▶ [Exercise] Leaving pictures aside, restate exactly the lines of the data below, from the first one through the line that contains "publication without notice.".
━━ Data for review ━━
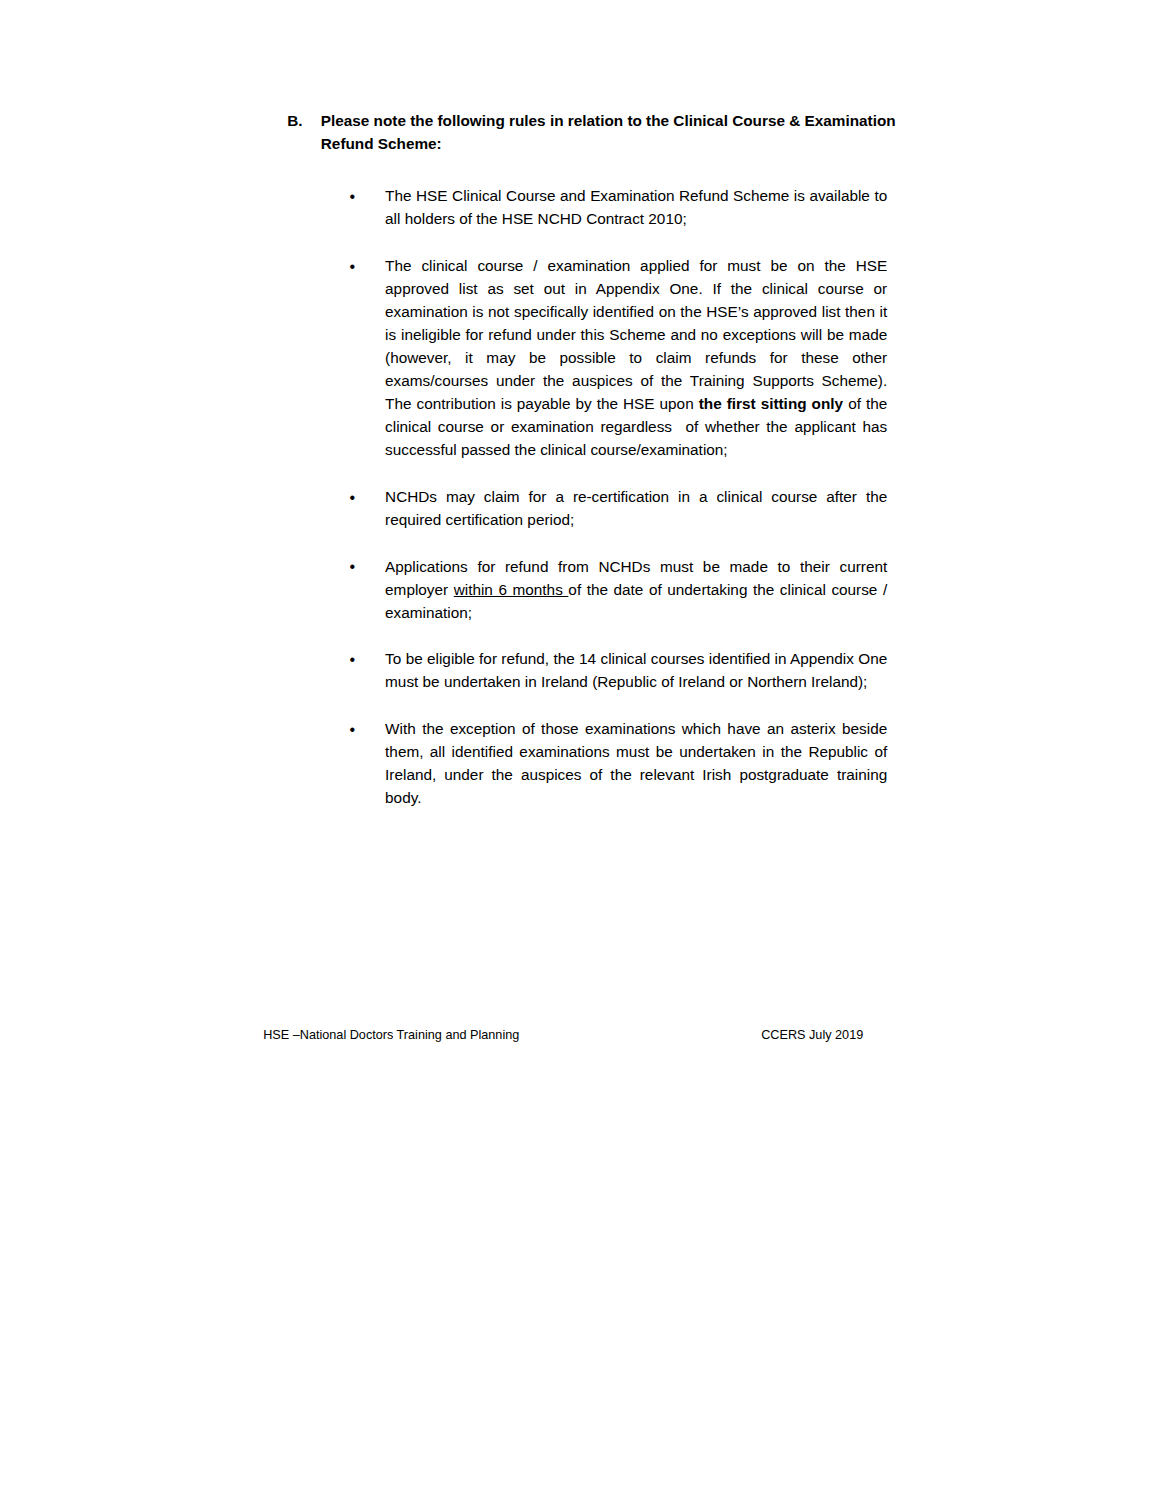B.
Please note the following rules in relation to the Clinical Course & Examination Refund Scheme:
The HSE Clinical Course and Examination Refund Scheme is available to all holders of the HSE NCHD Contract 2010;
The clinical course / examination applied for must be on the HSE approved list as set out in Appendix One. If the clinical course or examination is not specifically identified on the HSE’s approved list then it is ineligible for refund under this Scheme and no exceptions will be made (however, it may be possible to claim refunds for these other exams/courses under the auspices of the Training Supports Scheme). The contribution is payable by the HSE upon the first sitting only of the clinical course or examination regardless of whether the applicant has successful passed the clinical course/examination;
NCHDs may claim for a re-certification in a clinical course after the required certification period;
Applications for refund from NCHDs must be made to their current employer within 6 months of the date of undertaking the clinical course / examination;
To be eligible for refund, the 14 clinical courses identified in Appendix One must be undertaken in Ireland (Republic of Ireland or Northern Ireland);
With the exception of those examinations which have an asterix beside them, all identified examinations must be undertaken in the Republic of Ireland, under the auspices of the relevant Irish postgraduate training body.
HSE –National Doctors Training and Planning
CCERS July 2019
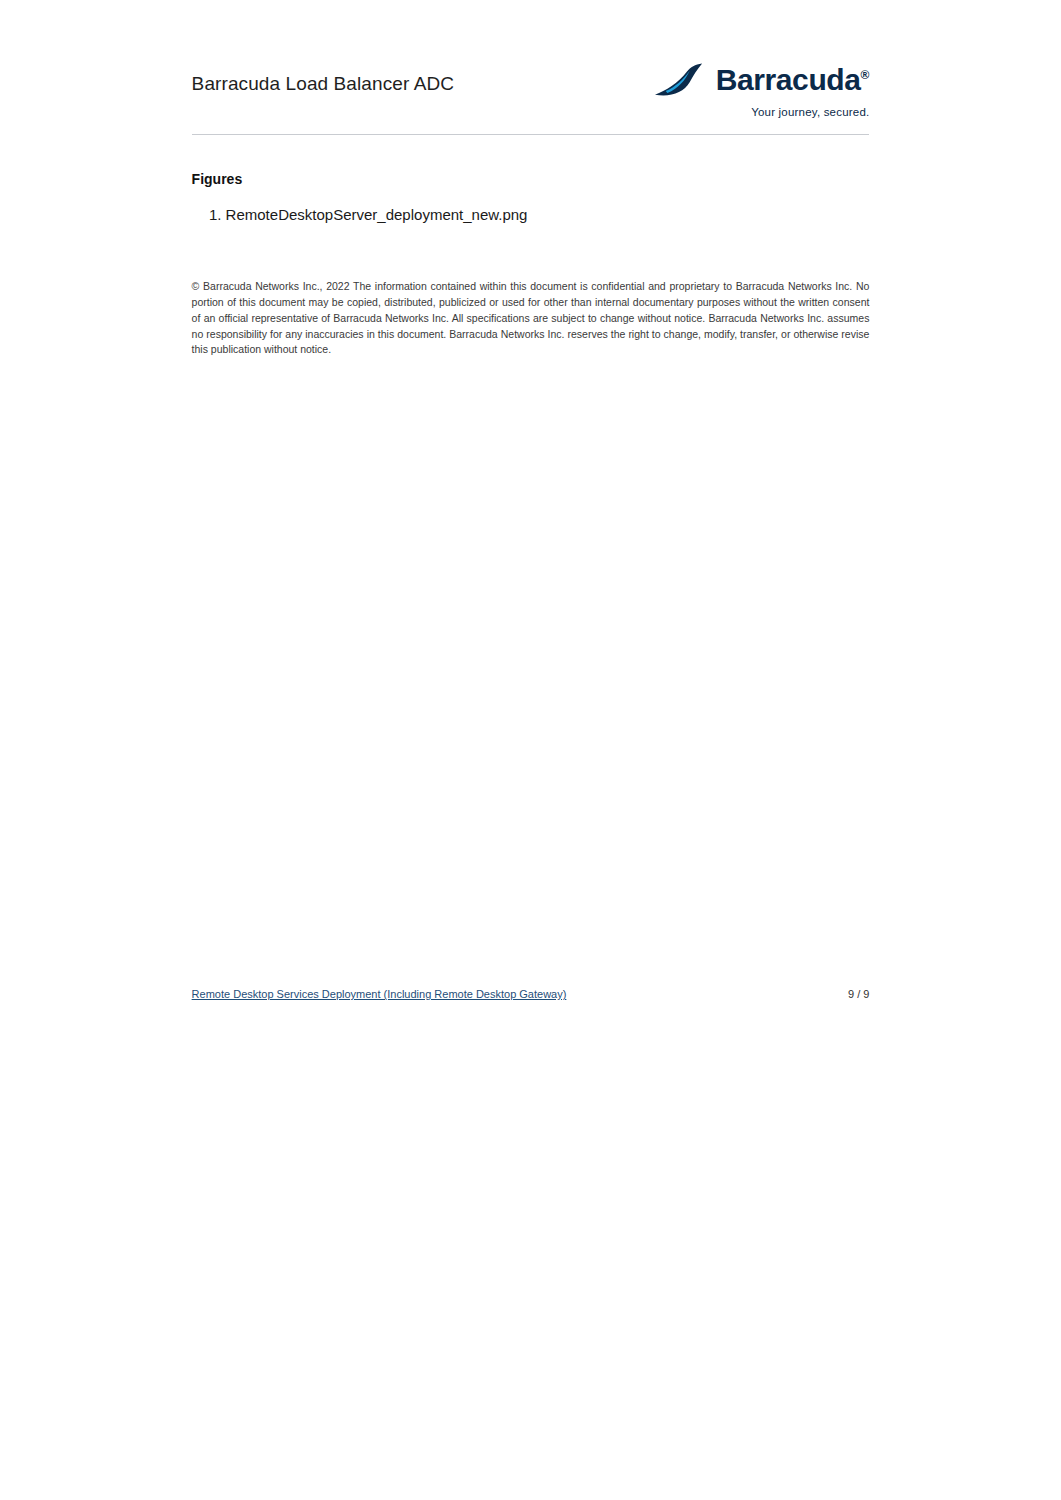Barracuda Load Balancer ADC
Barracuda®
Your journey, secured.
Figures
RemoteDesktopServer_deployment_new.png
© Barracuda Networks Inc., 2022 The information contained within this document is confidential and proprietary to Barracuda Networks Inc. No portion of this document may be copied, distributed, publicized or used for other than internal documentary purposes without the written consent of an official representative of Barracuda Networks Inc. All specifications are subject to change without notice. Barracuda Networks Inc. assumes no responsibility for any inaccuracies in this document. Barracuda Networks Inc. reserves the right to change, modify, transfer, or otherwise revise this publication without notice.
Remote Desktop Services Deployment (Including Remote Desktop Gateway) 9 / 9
━━━
▶ [Reply to the exercise]
B.
Please note the following rules in relation to the Clinical Course & Examination Refund Scheme:
The HSE Clinical Course and Examination Refund Scheme is available to all holders of the HSE NCHD Contract 2010;
The clinical course / examination applied for must be on the HSE approved list as set out in Appendix One. If the clinical course or examination is not specifically identified on the HSE’s approved list then it is ineligible for refund under this Scheme and no exceptions will be made (however, it may be possible to claim refunds for these other exams/courses under the auspices of the Training Supports Scheme). The contribution is payable by the HSE upon the first sitting only of the clinical course or examination regardless of whether the applicant has successful passed the clinical course/examination;
NCHDs may claim for a re-certification in a clinical course after the required certification period;
Applications for refund from NCHDs must be made to their current employer within 6 months of the date of undertaking the clinical course / examination;
To be eligible for refund, the 14 clinical courses identified in Appendix One must be undertaken in Ireland (Republic of Ireland or Northern Ireland);
With the exception of those examinations which have an asterix beside them, all identified examinations must be undertaken in the Republic of Ireland, under the auspices of the relevant Irish postgraduate training body.
HSE –National Doctors Training and Planning
CCERS July 2019
Barracuda Load Balancer ADC
Barracuda®
Your journey, secured.
Figures
RemoteDesktopServer_deployment_new.png
© Barracuda Networks Inc., 2022 The information contained within this document is confidential and proprietary to Barracuda Networks Inc. No portion of this document may be copied, distributed, publicized or used for other than internal documentary purposes without the written consent of an official representative of Barracuda Networks Inc. All specifications are subject to change without notice. Barracuda Networks Inc. assumes no responsibility for any inaccuracies in this document. Barracuda Networks Inc. reserves the right to change, modify, transfer, or otherwise revise this publication without notice.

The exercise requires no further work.